Moved into the new house last February with unfinished basement. Just today I mounted the press. I made the countertop out of 2x4 butcher block style planed down to about 2-1/2". The counters were a lot more work than I had expected, but solid as a rock. Not sure if this panoramic pic will work or not. I've got 28' of counter, part of it is supposed to be the wife's sewing area... I wished I had spent a little more time on the cosmetics, but it'll work great. CAbinets are the Home Depot stuff in Hickory and seem to be pretty good for the price. Completed the walls with Browning art and cartridge posters. Gonna get the cartridge collection on there with shelves and bump the posters up higher as the next project. 
Thanks for all of the input. 
Anyone searching the site for ideas here is one in which we were discussing a bunch of options http://utahwildlife.net/forum/18-firearms-reloading/137506-reloading-room-ideas.html
Looks like the pano won't work, too high of storage.


----------



## wyogoob (Sep 7, 2007)

Really nice, good job.

.


----------



## Dunkem (May 8, 2012)

Purty!! I only see one thing wrong. Is that a BYU cup?:mrgreen:


----------



## Al Hansen (Sep 7, 2007)

Very nice. And organized.


----------



## LostLouisianian (Oct 11, 2010)

Wow, that's awesome!!!!!!!!!!!!


----------



## Idratherbehunting (Jul 17, 2013)

Awesome looking room!


----------



## bowgy (Oct 10, 2007)

Looks great, just one suggestion, don't have the TV on while reloading.


----------



## bullsnot (Aug 10, 2010)

That's very nice! I'm inspired.


----------



## Mavis13 (Oct 29, 2007)

Wow, can you adopt me?
All I have going is a crummy home made desk in the corner next the the freezer. Nice work that's awesome.


----------



## DallanC (Jan 13, 2009)

Looks nice

What are you watching, "walk the line" ?


-DallanC


----------



## KineKilla (Jan 28, 2011)

Looks like it turned out great!


----------



## USMARINEhuntinfool (Sep 15, 2007)

Turned out fantastic. Good work!


----------



## Huge29 (Sep 17, 2007)

DallanC said:


> Looks nice
> 
> What are you watching, "walk the line" ?
> 
> -DallanC


Some dumb free movie on Amazon prime...


----------



## Huge29 (Sep 17, 2007)

KineKilla said:


> Looks like it turned out great!


Well, its nothing compared to walnut and penny inlays....but itll work.

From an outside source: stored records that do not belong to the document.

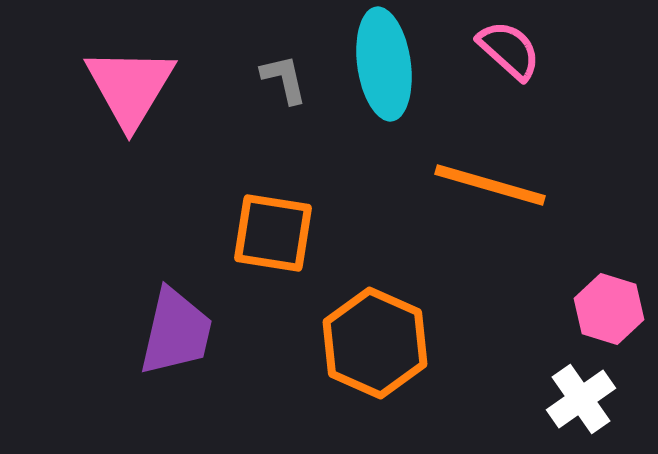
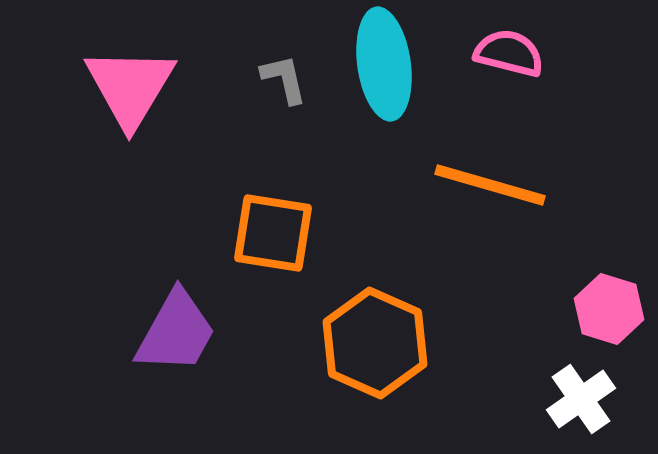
pink semicircle: moved 3 px down; rotated 28 degrees counterclockwise
purple trapezoid: rotated 16 degrees clockwise
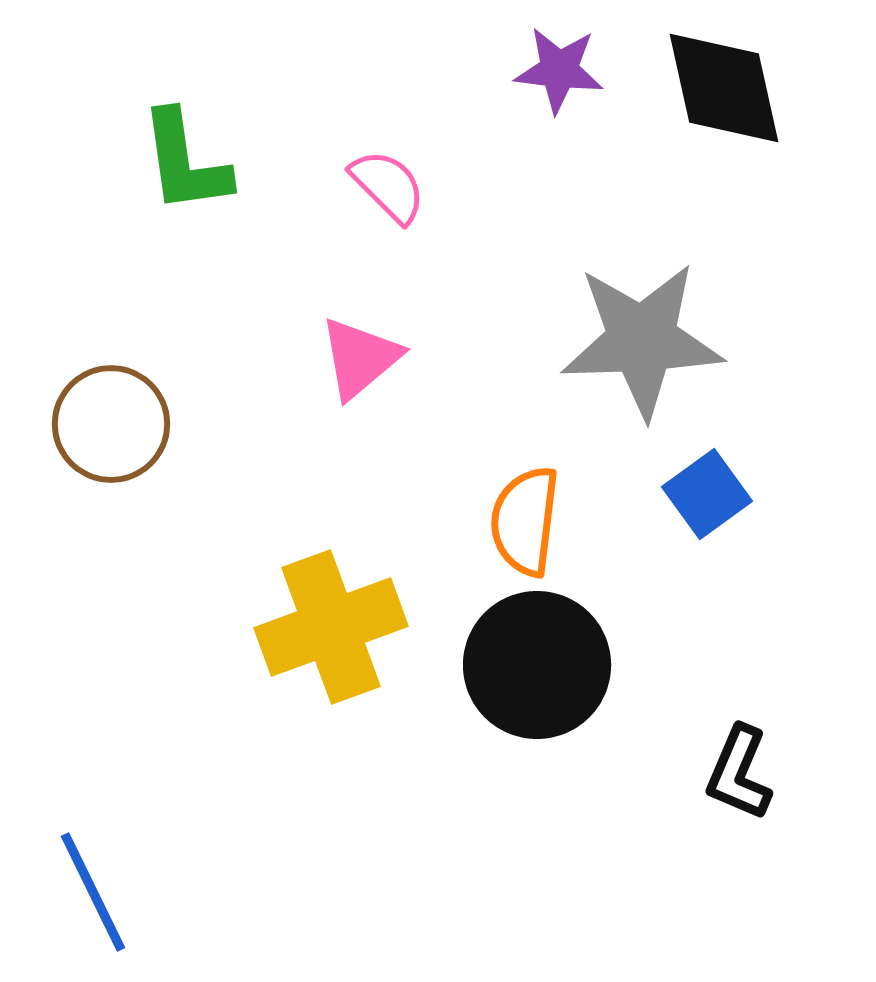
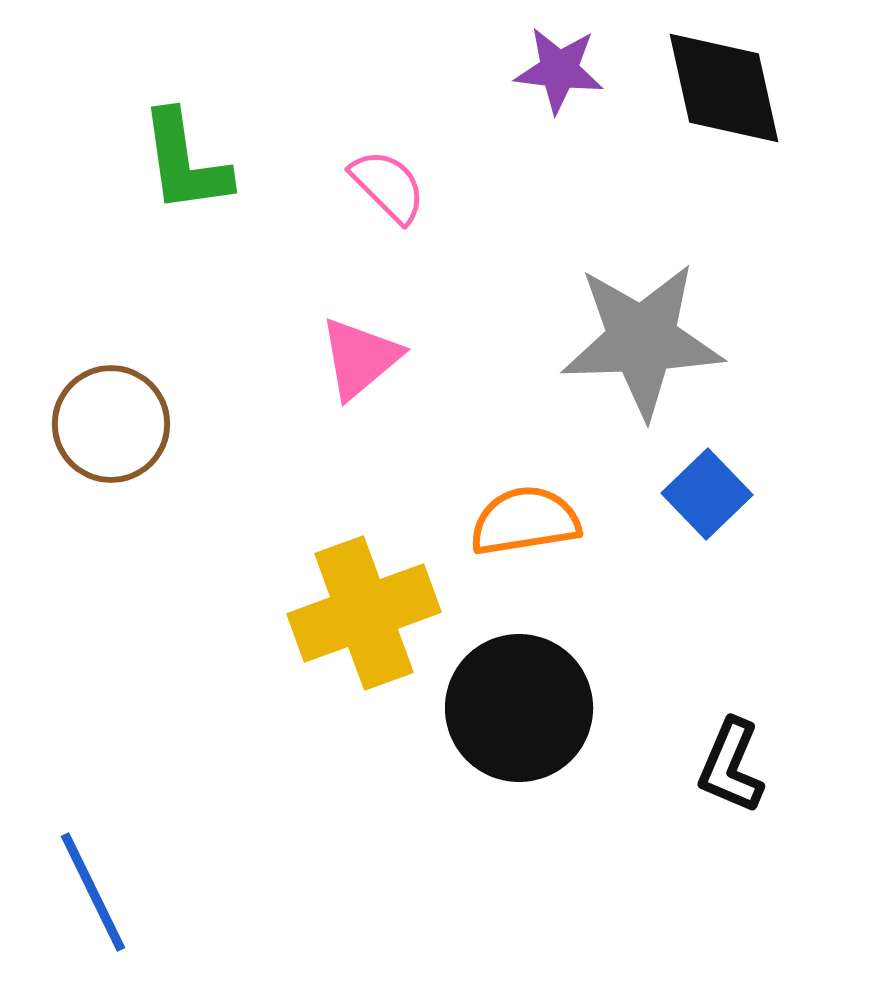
blue square: rotated 8 degrees counterclockwise
orange semicircle: rotated 74 degrees clockwise
yellow cross: moved 33 px right, 14 px up
black circle: moved 18 px left, 43 px down
black L-shape: moved 8 px left, 7 px up
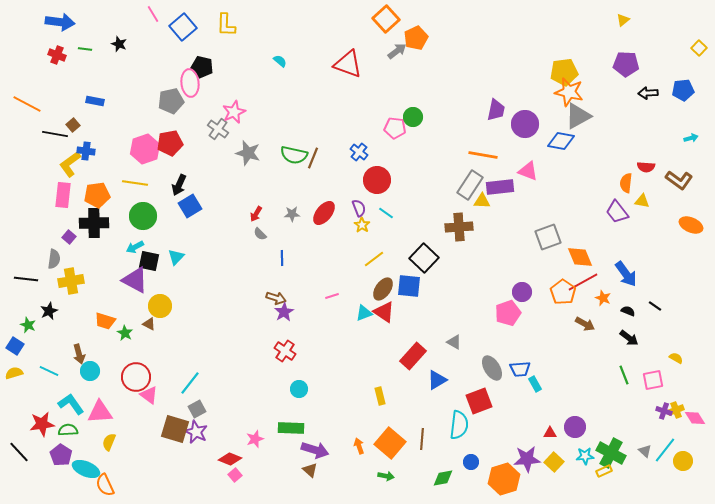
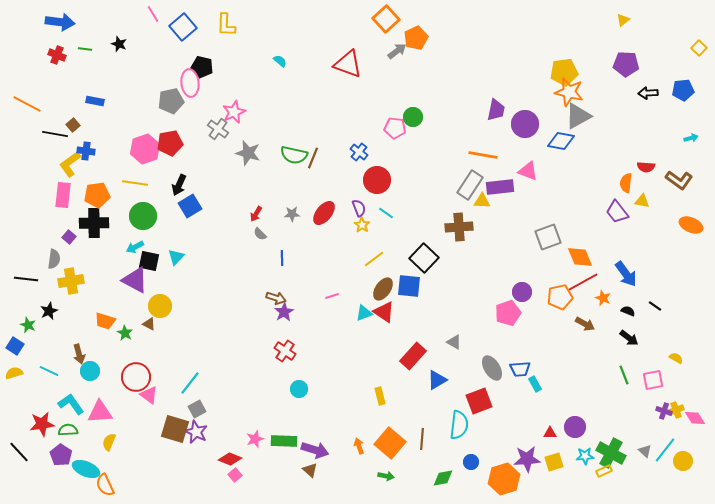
orange pentagon at (563, 292): moved 3 px left, 5 px down; rotated 25 degrees clockwise
green rectangle at (291, 428): moved 7 px left, 13 px down
yellow square at (554, 462): rotated 30 degrees clockwise
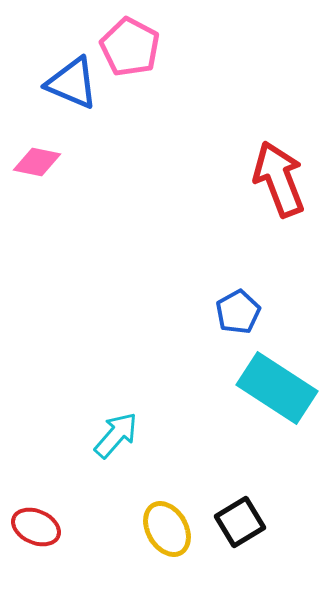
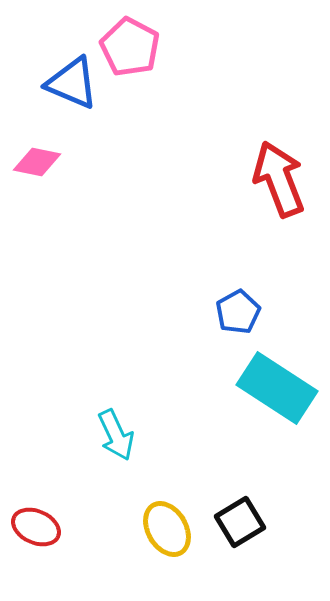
cyan arrow: rotated 114 degrees clockwise
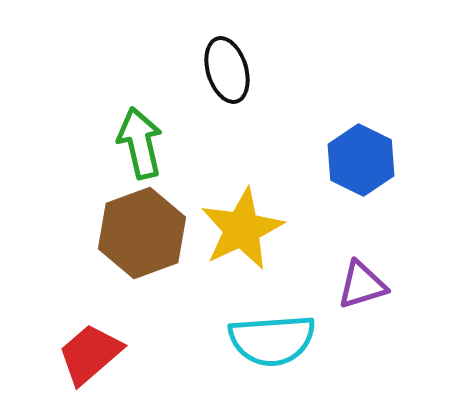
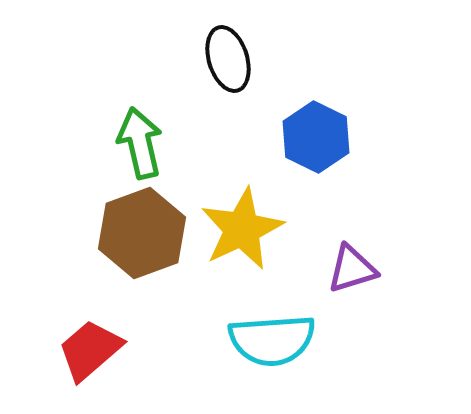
black ellipse: moved 1 px right, 11 px up
blue hexagon: moved 45 px left, 23 px up
purple triangle: moved 10 px left, 16 px up
red trapezoid: moved 4 px up
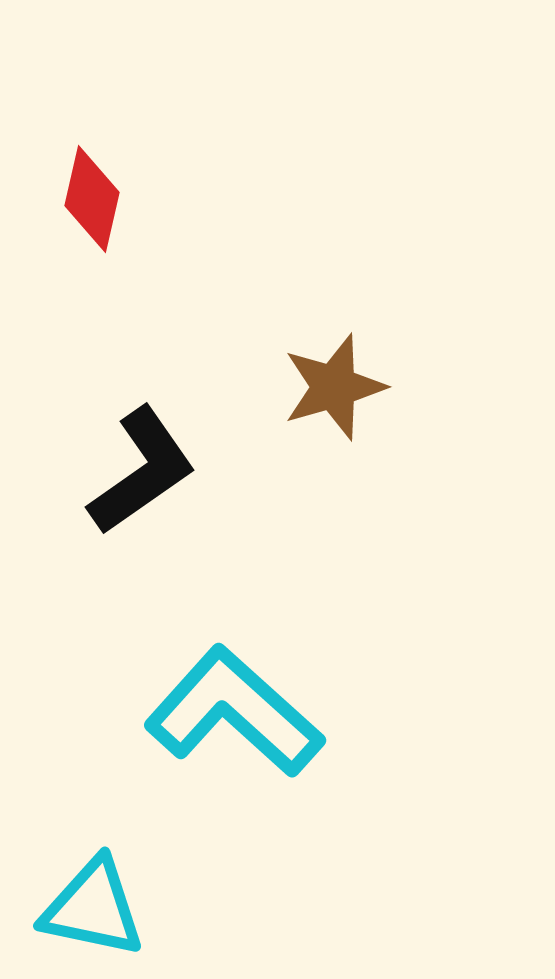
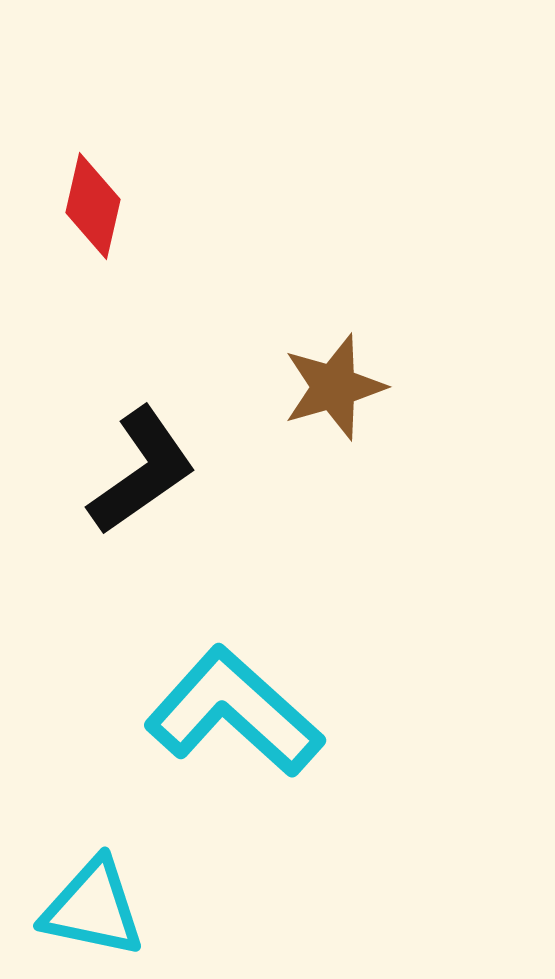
red diamond: moved 1 px right, 7 px down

Thanks again for your input!


----------



## plottrunner (Apr 3, 2008)

Those counters look awesome. What kind of finish did you use on them?


----------



## Longgun (Sep 7, 2007)

Whelp... 

Now my bench area really reminds me of the dungeon...


Lol...


NICE looking space! Where did you get the butcher block?


----------